A Universidade de Brasília (UnB) estava nascendo. Como foi participar desse processo?

Em 1962, a proposta de participar da implantação da UnB me pareceu um sonho. Pretendia-se criar uma universidade diferente, com ênfase em pesquisas e cursos de pós-graduação. Começamos a trabalhar num galpão absolutamente vazio. O prédio fora planejado para abrigar serviços gerais e uma oficina mecânica, de maneira que não oferecia nada além da estrutura de cimento. Reuni em Brasília profissionais que já haviam trabalhado comigo, do Rio de Janeiro, Belo Horizonte, Fortaleza e Recife. Foram chamados para fazer pesquisa, assistir aulas de pós-graduação e depois — não antes - serem professores de graduação. Brasília não incorreria no erro de colocar neófitos para dar aula! Existiam outras vantagens: uma boa biblioteca, equipamentos e disponibilidade de técnicos de laboratório. Nossas universidades infelizmente desconsideram os técnicos. Mas é fato que nunca se fez muito em ciência, e menos se faz hoje em dia, sem eles.

No começo de 1964, com pouco ainda a fazer na UnB, fui a mando do Darcy Ribeiro, que estava à frente do projeto, para as universidades de Sheffield (como professor visitante), Inglaterra, e Indiana, nos Estados Unidos.

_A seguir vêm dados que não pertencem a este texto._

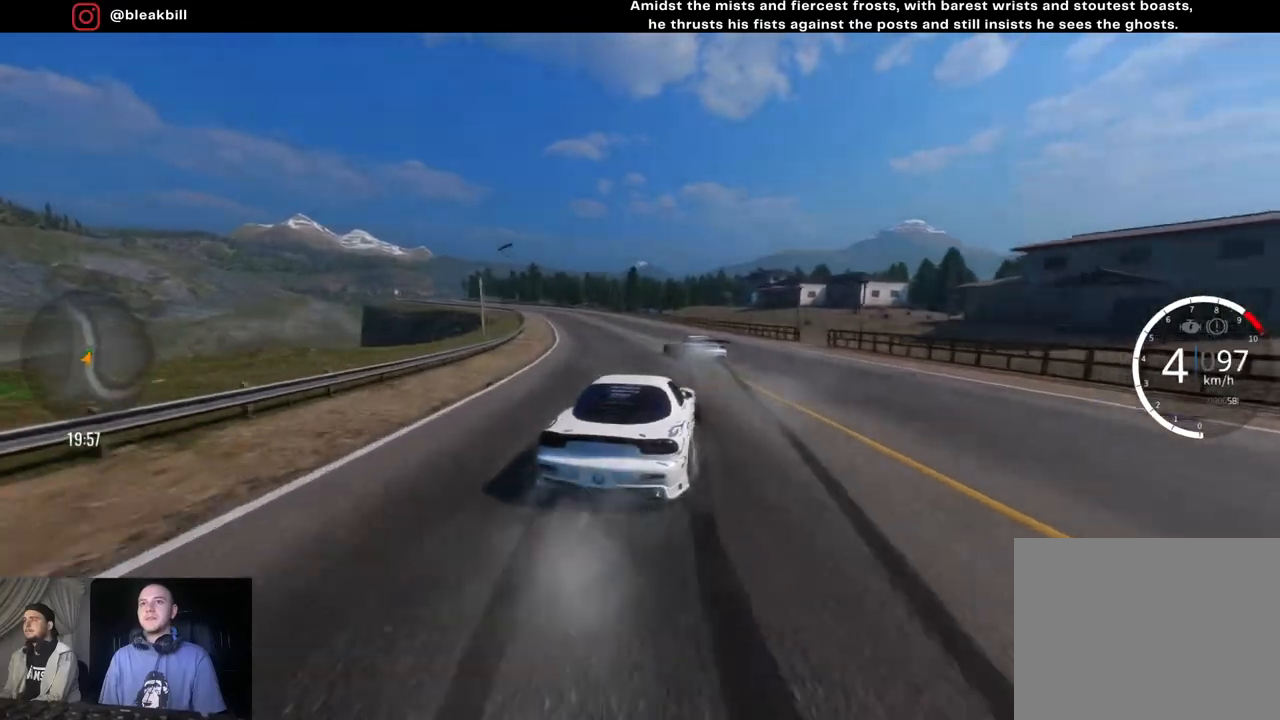
{"buttons": ["R2"], "left_stick": "left", "right_stick": "center", "events": []}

Quando voltei, comecei efetivamente minha carreira universitária plena. Mudei para o campus de Brasília e dediquei-me ao ensino de pós-graduação e de graduação. O sonho acabou em 1965, como se sabe de maneira extremamente dramática.

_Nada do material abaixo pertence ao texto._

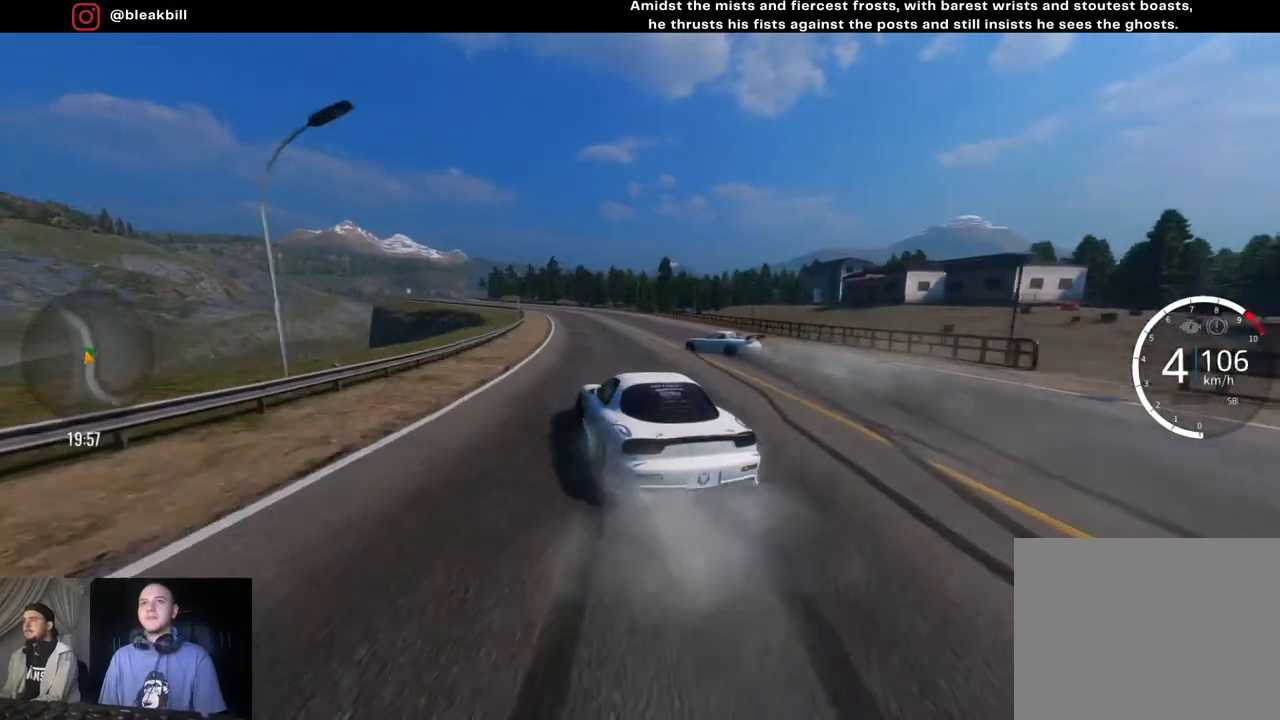
{"buttons": ["R2"], "left_stick": "left", "right_stick": "center", "events": []}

O senhor foi chamado pelo presidente Castelo Branco para discutir a crise na universidade...

Quando voltei do exterior, em meados de 1964, a universidade já havia sido "depurada". Mas isso não impediu uma continuada e rigorosa vigilância sobre os professores remanescentes. Assim mesmo vivemos um clima de excelente produtividade, graças à liderança do reitor Zeferino Vaz. Quando, porém, o clima ficou sombrio demais também para ele, que acabou se retirando, tudo deteriorou velozmente. No final de 1965, oito professores foram dispensados por intervenção direta do governo. Uma carta solicitando apoio à comunidade científica internacional foi prontamente atendida e o embaixador americano Lincoln Gordon levou a Brasília um abaixo-assinado. Nesse mesmo dia, fui convocado ao Palácio do Planalto.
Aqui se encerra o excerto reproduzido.